I think Hinge actually had a pretty good system when I was using it a few years ago. It had a strict bio format, which required every used to answer exactly 3 questions (of their choice) - this format allowed me to identify people who cared about genuinely meeting someone, and had the depth of character to communicate well with me. The incentive to over-share is gone, because you're limited to 3 answers. The incentive to under-share is gone, because you know everyone is also sharing so you're not going to look desperate. People who couldn't or wouldn't give 3 interesting and honest answers were easily ruled out and a lot of the alluring "mystery" of those under-filled profiles was stripped away.
I don't think you can claim they don't work well when the number one way people meet these days is via apps.
I recently had a "meet cute" with someone on the bus that was out of the blue, the next time we rode it was kindof awkward: after something like that for instance you might not want to sit right next to them because it would be too close.
The day after that she brought along a close friend and we hung out in a group and that's what happens most mornings, it is a no-stress way to hang out that doesn't put any pressure on me to be smart or funny or smooth or not put my foot on my mouth. When we ride back we often end up sitting in adjacent seats and talking just a little if at all but I really relish that because I get to enjoy her presence without the pressure that I need to do or be anything.
I can't imagine that we're not going to go on a "date" someday because clearly the attraction is there and we have shared interests to explore. I do know though by the time it happens we are going to actually know quite a bit about each other and already had quite a bit of closeness so if my heart is pounding it's not going to be out of anxiety.
I don't know if this method is repeatable or scalable but I think it's the right idea. I remember hanging out with friends in college and some couples would break out of the group and it seems we're somewhat deliberately recreating that experience for people who are a bit further along in life.
The key, I think, is to
1. live in a big city with lots of single people your age
2. pay (if you’re a guy)
I don’t consider myself anything special, but following these 2 steps I literally had more dates than I could handle (with women I actually wanted to meet). 3 of those ended up being long term 1y+ relationships.

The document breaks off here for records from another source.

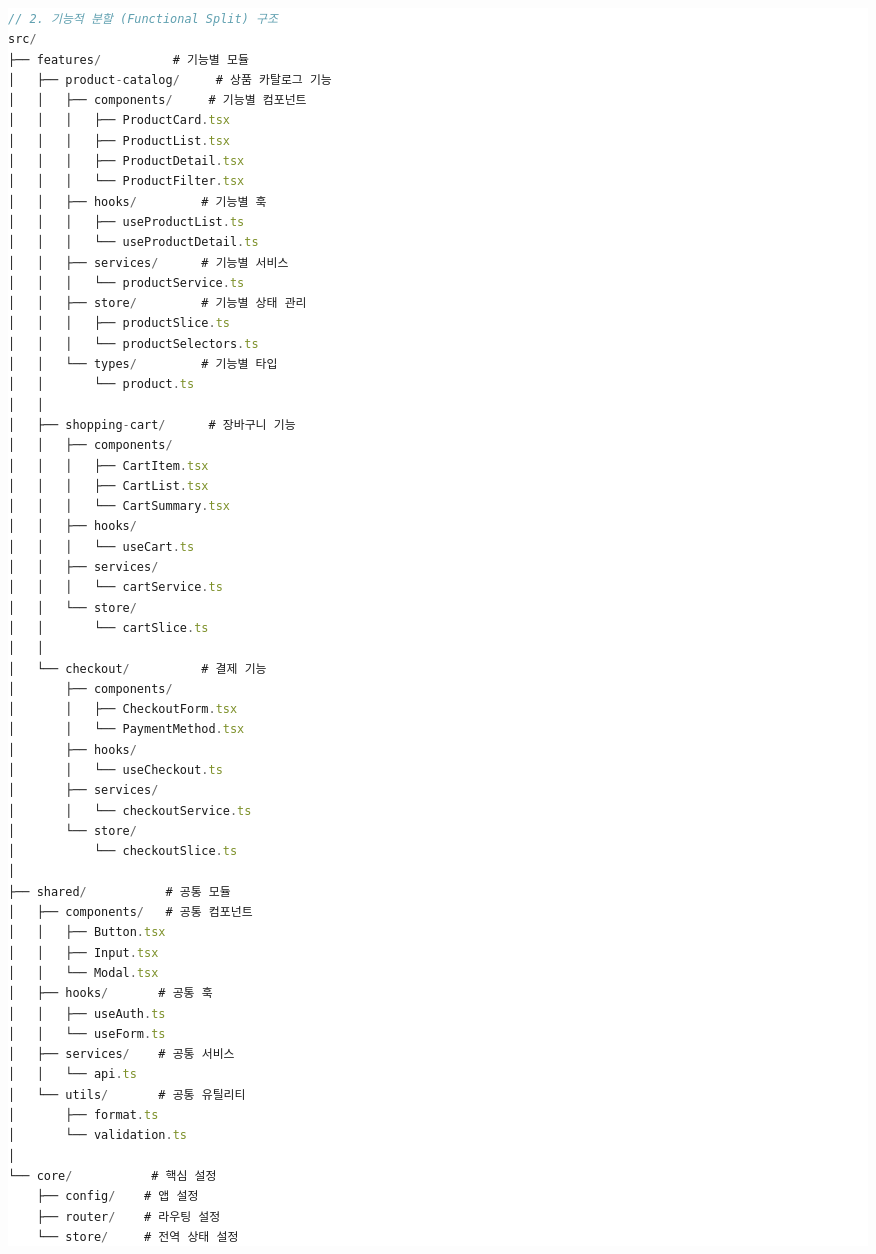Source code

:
```jsx
// 2. 기능적 분할 (Functional Split) 구조
src/
├── features/          # 기능별 모듈
│   ├── product-catalog/     # 상품 카탈로그 기능
│   │   ├── components/     # 기능별 컴포넌트
│   │   │   ├── ProductCard.tsx
│   │   │   ├── ProductList.tsx
│   │   │   ├── ProductDetail.tsx
│   │   │   └── ProductFilter.tsx
│   │   ├── hooks/         # 기능별 훅
│   │   │   ├── useProductList.ts
│   │   │   └── useProductDetail.ts
│   │   ├── services/      # 기능별 서비스
│   │   │   └── productService.ts
│   │   ├── store/         # 기능별 상태 관리
│   │   │   ├── productSlice.ts
│   │   │   └── productSelectors.ts
│   │   └── types/         # 기능별 타입
│   │       └── product.ts
│   │
│   ├── shopping-cart/      # 장바구니 기능
│   │   ├── components/
│   │   │   ├── CartItem.tsx
│   │   │   ├── CartList.tsx
│   │   │   └── CartSummary.tsx
│   │   ├── hooks/
│   │   │   └── useCart.ts
│   │   ├── services/
│   │   │   └── cartService.ts
│   │   └── store/
│   │       └── cartSlice.ts
│   │
│   └── checkout/          # 결제 기능
│       ├── components/
│       │   ├── CheckoutForm.tsx
│       │   └── PaymentMethod.tsx
│       ├── hooks/
│       │   └── useCheckout.ts
│       ├── services/
│       │   └── checkoutService.ts
│       └── store/
│           └── checkoutSlice.ts
│
├── shared/           # 공통 모듈
│   ├── components/   # 공통 컴포넌트
│   │   ├── Button.tsx
│   │   ├── Input.tsx
│   │   └── Modal.tsx
│   ├── hooks/       # 공통 훅
│   │   ├── useAuth.ts
│   │   └── useForm.ts
│   ├── services/    # 공통 서비스
│   │   └── api.ts
│   └── utils/       # 공통 유틸리티
│       ├── format.ts
│       └── validation.ts
│
└── core/           # 핵심 설정
    ├── config/    # 앱 설정
    ├── router/    # 라우팅 설정
    └── store/     # 전역 상태 설정

```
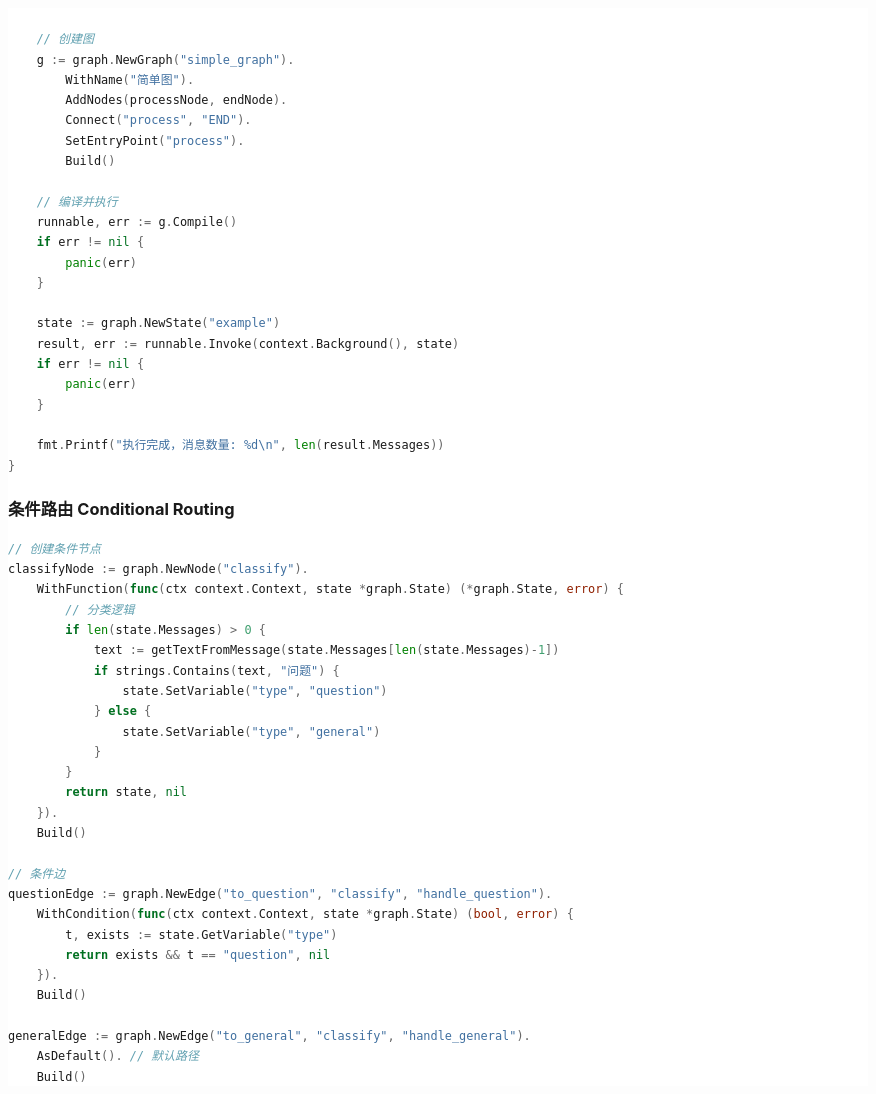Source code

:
 ```go

    // 创建图
    g := graph.NewGraph("simple_graph").
        WithName("简单图").
        AddNodes(processNode, endNode).
        Connect("process", "END").
        SetEntryPoint("process").
        Build()

    // 编译并执行
    runnable, err := g.Compile()
    if err != nil {
        panic(err)
    }

    state := graph.NewState("example")
    result, err := runnable.Invoke(context.Background(), state)
    if err != nil {
        panic(err)
    }

    fmt.Printf("执行完成，消息数量: %d\n", len(result.Messages))
}
```

### 条件路由 Conditional Routing

```go
// 创建条件节点
classifyNode := graph.NewNode("classify").
    WithFunction(func(ctx context.Context, state *graph.State) (*graph.State, error) {
        // 分类逻辑
        if len(state.Messages) > 0 {
            text := getTextFromMessage(state.Messages[len(state.Messages)-1])
            if strings.Contains(text, "问题") {
                state.SetVariable("type", "question")
            } else {
                state.SetVariable("type", "general")
            }
        }
        return state, nil
    }).
    Build()

// 条件边
questionEdge := graph.NewEdge("to_question", "classify", "handle_question").
    WithCondition(func(ctx context.Context, state *graph.State) (bool, error) {
        t, exists := state.GetVariable("type")
        return exists && t == "question", nil
    }).
    Build()

generalEdge := graph.NewEdge("to_general", "classify", "handle_general").
    AsDefault(). // 默认路径
    Build()
```
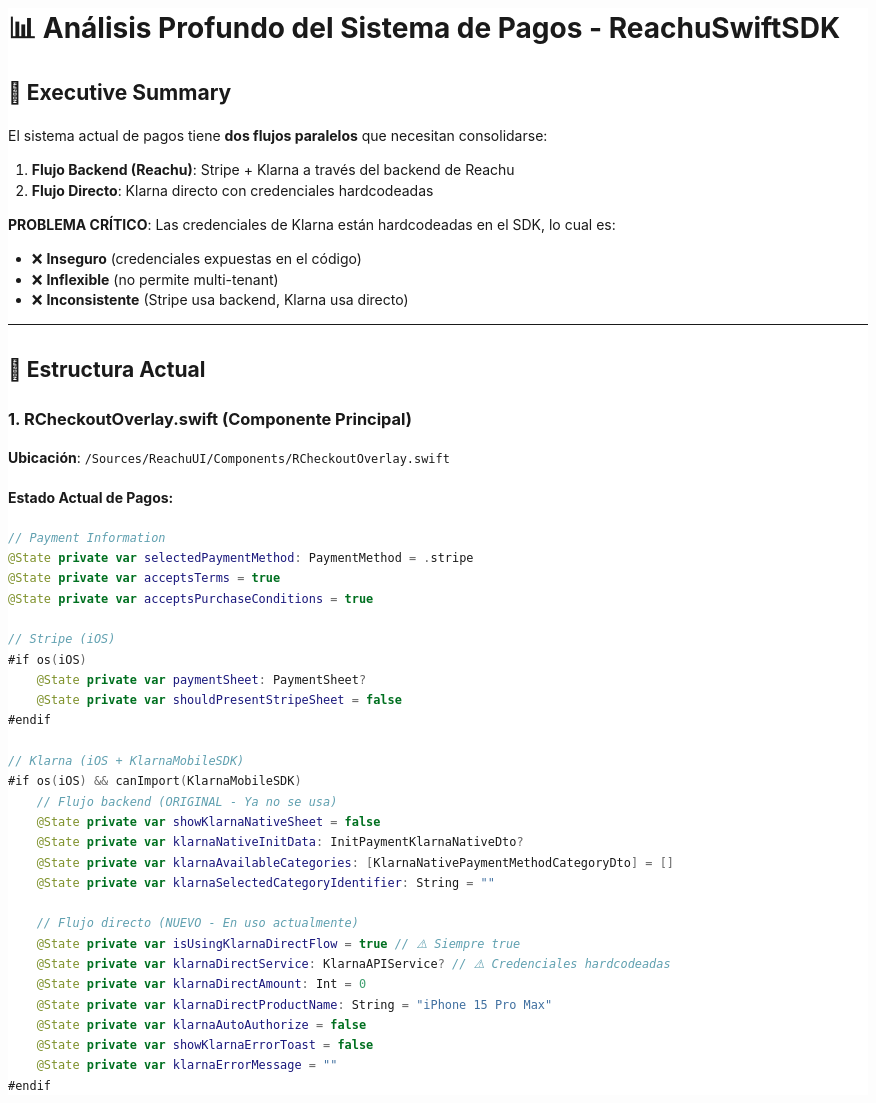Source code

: # 📊 Análisis Profundo del Sistema de Pagos - ReachuSwiftSDK

## 🎯 Executive Summary

El sistema actual de pagos tiene **dos flujos paralelos** que necesitan consolidarse:
1. **Flujo Backend (Reachu)**: Stripe + Klarna a través del backend de Reachu
2. **Flujo Directo**: Klarna directo con credenciales hardcodeadas

**PROBLEMA CRÍTICO**: Las credenciales de Klarna están hardcodeadas en el SDK, lo cual es:
- ❌ **Inseguro** (credenciales expuestas en el código)
- ❌ **Inflexible** (no permite multi-tenant)
- ❌ **Inconsistente** (Stripe usa backend, Klarna usa directo)

---

## 📁 Estructura Actual

### 1. **RCheckoutOverlay.swift** (Componente Principal)
**Ubicación**: `/Sources/ReachuUI/Components/RCheckoutOverlay.swift`

#### Estado Actual de Pagos:
```swift
// Payment Information
@State private var selectedPaymentMethod: PaymentMethod = .stripe
@State private var acceptsTerms = true
@State private var acceptsPurchaseConditions = true

// Stripe (iOS)
#if os(iOS)
    @State private var paymentSheet: PaymentSheet?
    @State private var shouldPresentStripeSheet = false
#endif

// Klarna (iOS + KlarnaMobileSDK)
#if os(iOS) && canImport(KlarnaMobileSDK)
    // Flujo backend (ORIGINAL - Ya no se usa)
    @State private var showKlarnaNativeSheet = false
    @State private var klarnaNativeInitData: InitPaymentKlarnaNativeDto?
    @State private var klarnaAvailableCategories: [KlarnaNativePaymentMethodCategoryDto] = []
    @State private var klarnaSelectedCategoryIdentifier: String = ""
    
    // Flujo directo (NUEVO - En uso actualmente)
    @State private var isUsingKlarnaDirectFlow = true // ⚠️ Siempre true
    @State private var klarnaDirectService: KlarnaAPIService? // ⚠️ Credenciales hardcodeadas
    @State private var klarnaDirectAmount: Int = 0
    @State private var klarnaDirectProductName: String = "iPhone 15 Pro Max"
    @State private var klarnaAutoAuthorize = false
    @State private var showKlarnaErrorToast = false
    @State private var klarnaErrorMessage = ""
#endif
```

I'm not trying to downplay your experience but these kind of anecdotes don't mean much, especially when we're missing so much information.
Feels like a big ask.
To be honest, the people in my life with successful relationships often have in common that they never once dated in their lives. At least not to get to know a potential partner, they all have met through other means.
Of course not everybody is that lucky, but the people that do dating as a leisure activity and those that do not might simply not fit together and many only use online dating because they cannot find connections elsewhere. Perhaps I am lost in translation here, but none of those couples I know would ever say or have said "I am dating someone". They would do things together and maybe end up in a relationship. There is a difference and I think this approach might offer something better.